No hubo más. Ni menos. Don Don la arrastró con él, hasta que la Criolla se cansó de alimentarlo y le abandonó. Una mañana se presentó en la comisaría de Conde del Asalto, ataviada con sus mejores galas, preguntó por Dámaso Ordóñez Núñez y cuando el policía, pasmado por su presencia y desfachatez, salió con aire amenazador, Virtudes le comunicó que se acabó lo que se daba, ante el asombro de los presentes.
─Y nunca mejor dicho ─ murmuró el guardia de guardia.
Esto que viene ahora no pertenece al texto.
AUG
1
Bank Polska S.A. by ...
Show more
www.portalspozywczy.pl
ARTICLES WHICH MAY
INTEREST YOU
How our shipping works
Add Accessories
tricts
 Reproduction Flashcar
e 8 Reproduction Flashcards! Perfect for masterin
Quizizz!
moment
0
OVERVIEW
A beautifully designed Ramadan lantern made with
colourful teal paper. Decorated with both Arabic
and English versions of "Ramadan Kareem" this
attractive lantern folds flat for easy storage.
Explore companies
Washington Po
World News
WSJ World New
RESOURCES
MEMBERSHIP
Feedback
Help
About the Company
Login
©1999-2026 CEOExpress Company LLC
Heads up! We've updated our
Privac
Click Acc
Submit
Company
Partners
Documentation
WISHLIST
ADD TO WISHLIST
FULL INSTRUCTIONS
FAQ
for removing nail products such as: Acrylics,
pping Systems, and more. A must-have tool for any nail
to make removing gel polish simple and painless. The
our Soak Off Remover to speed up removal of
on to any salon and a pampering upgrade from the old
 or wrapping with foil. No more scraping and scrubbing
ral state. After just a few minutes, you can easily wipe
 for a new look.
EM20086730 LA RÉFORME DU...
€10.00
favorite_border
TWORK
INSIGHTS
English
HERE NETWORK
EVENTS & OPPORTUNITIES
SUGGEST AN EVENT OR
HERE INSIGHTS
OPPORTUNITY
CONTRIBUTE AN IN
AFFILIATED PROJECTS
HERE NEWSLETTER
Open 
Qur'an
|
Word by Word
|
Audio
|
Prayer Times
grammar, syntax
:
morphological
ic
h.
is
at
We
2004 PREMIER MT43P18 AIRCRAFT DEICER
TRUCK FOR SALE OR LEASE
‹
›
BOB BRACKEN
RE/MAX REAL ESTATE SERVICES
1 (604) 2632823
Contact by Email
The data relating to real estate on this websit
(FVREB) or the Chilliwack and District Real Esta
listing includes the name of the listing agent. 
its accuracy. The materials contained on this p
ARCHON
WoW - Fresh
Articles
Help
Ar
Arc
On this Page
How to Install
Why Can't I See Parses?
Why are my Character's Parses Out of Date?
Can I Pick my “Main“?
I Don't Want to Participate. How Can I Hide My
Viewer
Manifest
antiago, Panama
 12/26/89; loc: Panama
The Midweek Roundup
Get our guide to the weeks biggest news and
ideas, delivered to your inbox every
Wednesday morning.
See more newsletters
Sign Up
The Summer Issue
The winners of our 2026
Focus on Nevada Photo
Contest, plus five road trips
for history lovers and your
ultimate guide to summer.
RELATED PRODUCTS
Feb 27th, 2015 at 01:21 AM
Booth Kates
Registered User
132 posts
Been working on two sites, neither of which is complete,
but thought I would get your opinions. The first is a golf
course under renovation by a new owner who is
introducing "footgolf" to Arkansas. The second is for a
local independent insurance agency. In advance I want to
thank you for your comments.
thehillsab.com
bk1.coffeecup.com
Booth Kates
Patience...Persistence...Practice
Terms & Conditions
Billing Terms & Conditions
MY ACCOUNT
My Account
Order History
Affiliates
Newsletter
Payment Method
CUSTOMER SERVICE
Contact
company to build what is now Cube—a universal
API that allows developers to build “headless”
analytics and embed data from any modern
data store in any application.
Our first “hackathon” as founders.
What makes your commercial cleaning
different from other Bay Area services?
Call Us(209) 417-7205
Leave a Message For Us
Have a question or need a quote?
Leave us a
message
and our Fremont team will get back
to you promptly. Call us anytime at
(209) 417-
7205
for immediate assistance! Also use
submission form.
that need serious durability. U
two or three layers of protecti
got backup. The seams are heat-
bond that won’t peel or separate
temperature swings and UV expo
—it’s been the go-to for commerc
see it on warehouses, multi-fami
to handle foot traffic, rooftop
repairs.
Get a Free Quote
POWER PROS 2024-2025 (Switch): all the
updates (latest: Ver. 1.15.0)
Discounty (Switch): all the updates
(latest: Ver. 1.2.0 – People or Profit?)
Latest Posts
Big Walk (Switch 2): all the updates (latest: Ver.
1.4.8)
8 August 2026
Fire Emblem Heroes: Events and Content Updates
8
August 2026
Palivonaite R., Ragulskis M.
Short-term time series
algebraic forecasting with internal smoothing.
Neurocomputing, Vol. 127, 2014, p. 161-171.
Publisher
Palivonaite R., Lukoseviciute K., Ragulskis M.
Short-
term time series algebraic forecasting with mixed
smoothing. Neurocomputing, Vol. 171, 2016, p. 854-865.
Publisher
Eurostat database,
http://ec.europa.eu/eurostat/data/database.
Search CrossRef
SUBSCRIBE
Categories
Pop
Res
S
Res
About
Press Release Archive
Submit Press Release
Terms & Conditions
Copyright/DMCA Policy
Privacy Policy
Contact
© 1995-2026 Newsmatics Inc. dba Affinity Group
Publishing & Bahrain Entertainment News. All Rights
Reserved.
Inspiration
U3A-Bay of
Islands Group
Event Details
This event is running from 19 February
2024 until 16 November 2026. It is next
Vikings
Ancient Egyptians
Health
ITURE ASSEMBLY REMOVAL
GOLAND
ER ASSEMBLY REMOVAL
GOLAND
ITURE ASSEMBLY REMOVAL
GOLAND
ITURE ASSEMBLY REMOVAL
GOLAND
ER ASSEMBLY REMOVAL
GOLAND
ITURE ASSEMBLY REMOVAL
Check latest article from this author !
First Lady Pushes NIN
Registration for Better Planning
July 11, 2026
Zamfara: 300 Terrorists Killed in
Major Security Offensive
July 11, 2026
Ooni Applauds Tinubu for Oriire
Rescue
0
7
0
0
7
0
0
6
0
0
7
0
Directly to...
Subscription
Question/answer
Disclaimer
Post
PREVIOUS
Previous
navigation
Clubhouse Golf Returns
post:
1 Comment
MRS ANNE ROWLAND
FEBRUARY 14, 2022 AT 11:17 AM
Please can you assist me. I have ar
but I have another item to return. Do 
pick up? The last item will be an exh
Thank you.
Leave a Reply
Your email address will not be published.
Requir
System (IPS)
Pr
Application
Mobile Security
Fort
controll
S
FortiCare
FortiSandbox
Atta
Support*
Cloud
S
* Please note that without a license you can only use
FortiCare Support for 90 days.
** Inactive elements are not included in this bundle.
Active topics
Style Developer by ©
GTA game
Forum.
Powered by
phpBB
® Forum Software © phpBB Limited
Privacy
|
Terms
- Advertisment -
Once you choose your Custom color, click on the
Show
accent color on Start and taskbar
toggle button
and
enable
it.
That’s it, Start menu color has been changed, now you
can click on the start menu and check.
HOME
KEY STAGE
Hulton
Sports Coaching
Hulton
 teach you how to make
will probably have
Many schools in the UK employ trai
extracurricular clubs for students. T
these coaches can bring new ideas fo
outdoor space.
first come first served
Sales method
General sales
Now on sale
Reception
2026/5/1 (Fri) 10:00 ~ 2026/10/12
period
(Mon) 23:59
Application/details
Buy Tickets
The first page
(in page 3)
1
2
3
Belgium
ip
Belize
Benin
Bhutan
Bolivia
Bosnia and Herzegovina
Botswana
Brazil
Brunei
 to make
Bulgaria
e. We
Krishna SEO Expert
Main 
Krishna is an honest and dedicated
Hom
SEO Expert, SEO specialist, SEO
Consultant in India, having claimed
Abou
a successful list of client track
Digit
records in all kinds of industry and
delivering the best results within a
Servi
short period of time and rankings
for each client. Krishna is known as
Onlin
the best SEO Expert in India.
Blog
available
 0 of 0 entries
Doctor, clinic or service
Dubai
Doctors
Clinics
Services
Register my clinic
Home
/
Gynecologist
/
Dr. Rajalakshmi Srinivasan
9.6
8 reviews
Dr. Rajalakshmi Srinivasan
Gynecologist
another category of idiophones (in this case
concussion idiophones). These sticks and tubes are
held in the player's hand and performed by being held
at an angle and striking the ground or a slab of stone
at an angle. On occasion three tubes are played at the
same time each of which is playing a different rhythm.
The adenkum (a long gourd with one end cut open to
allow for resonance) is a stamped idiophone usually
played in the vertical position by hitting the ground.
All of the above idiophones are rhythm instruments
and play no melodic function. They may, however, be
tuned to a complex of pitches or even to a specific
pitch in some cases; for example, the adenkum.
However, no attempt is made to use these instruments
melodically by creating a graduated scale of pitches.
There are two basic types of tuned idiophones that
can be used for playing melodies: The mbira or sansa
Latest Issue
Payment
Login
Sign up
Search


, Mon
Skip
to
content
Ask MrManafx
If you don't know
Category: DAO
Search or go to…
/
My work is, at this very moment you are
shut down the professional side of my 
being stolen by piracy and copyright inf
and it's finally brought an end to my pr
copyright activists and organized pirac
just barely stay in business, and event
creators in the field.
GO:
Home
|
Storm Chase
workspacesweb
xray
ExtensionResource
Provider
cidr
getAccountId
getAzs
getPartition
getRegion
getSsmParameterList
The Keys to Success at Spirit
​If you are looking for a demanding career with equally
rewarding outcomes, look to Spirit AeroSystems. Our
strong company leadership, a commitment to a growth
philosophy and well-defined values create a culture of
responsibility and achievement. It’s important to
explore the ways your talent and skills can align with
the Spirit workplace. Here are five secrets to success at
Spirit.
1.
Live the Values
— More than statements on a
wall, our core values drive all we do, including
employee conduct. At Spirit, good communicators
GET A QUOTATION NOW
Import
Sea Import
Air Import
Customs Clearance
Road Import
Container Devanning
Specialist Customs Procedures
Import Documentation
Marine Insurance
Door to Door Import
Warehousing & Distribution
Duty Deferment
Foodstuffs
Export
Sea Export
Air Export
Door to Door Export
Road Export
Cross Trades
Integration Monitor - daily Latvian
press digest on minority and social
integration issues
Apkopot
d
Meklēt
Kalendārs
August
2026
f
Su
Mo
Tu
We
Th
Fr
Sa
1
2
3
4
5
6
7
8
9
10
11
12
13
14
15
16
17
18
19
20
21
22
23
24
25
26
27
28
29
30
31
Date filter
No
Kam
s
Virtudes la Criolla, cosida a navajazos, apareció muerta en la puerta de uno de los tugurios que había frente a mi casa, que yo la vi. Bueno, verla, verla, lo que vi fue la sábana que cubría su cuerpo desmadejado, bajo la tela blanca se adivinaba su imposible postura. Lo pude ver porque me colé entre las piernas de los curiosos. Junto a ella, anotando algo en su bloc, estaba don Don, vistiendo el mismo gabán con el cuello levantado, el mismo sombrero y sosteniendo entre sus labios una colilla de Farias, mientras otro hombre, trajeado y de mirada distante, miraba y remiraba por debajo de la sábana, y tres policías uniformados se dedicaban a mantener alejados a los curiosos. El cuerpo yacente permaneció allí hasta que vino el furgón de la morgue y se la llevó a Montjuïc.
La policía, y muy particularmente Don Don, anduvo tras los pasos de Damián, pero nadie lo encontró. Tampoco nosotros tuvimos noticias suyas durante mucho tiempo. Le acusaron de la muerte de Virtudes, alias la Criolla, todas las pruebas indicaban que se trataba de un crimen pasional. Y vaya si lo había sido, la muerta recibió noventa y tres puñaladas, y eso no se le hace a una persona si no hay rabia y rencor. La portada de El Caso mostraba a toda página la fotografía de la sábana y un retrato de Damian sacado de su D.N.I. y, en el interior, seis páginas explicaban, con todo lujo de detalle, cómo había transcurrido el execrable crimen, las biografías de la muerta y del homicida, una entrevista con don Don exponiendo su teoría y sesudos análisis de reputados especialistas.
La fotografía del DNI no hacía justicia a Damián, porque ya he dicho que Damián era un muchacho guapo, y si no lo he dicho, lo digo ahora, y así resultaba imposible reconocerlo. Fuera porque no le buscaron con verdadera tenacidad, fuera porque no interesaba encontrarle, el caso es que nunca consiguieron atraparlo.
La última vez que me crucé con Damián fue en Villarta, habían transcurrido cinco años, y estaba casi tan irreconocible como en la fotografía de El Caso. Vivía como un ermitaño en una casa ruinosa y no hablaba con nadie. Solía pasear durante la noche por las calles oscuras, caminaba a zancadas y fumaba un cigarrillo tras otro, como desequilibrado. Todos evitaban encontrarlo, apartándose de su camino, para no irritarlo. Decían que había enloquecido porque una mala mujer le dio a beber una pócima que le nubló la razón. Infundios, bulos, rumores, calumnias, patrañas, embustes, mentiras y más mentiras. Damián enloqueció de impotencia y rabia. Yo estaba asustado, porque decían que pegaba a la gente sin motivo ni razón. Para aumentar mi zozobra, nos topamos de bruces en una calle solitaria y oscura y, antes de que pudiera huir ni decir esta boca es mía, me sujetó por el brazo, con firmeza pero sin brusquedad, no vi locura reflejada en su rostro, sólo lamento y súplica. Acercó tanto su cara a la mía que pensé que el olor a tabaco me haría vomitar:
─No fui yo, Alvarito. Yo no fui.
Desapareció tan repentinamente como había aparecido y no pude reaccionar. Nunca más le he vuelto a ver, jamás he tenido noticias suyas.
A don Don si le volví a ver, apoyado en una farola y limpiándose las uñas con el filo de una navaja automática pero, para entonces, yo estudiaba en la universidad y me había olvidado de Virtudes la Criolla y de los años que viví en la calle de Arai.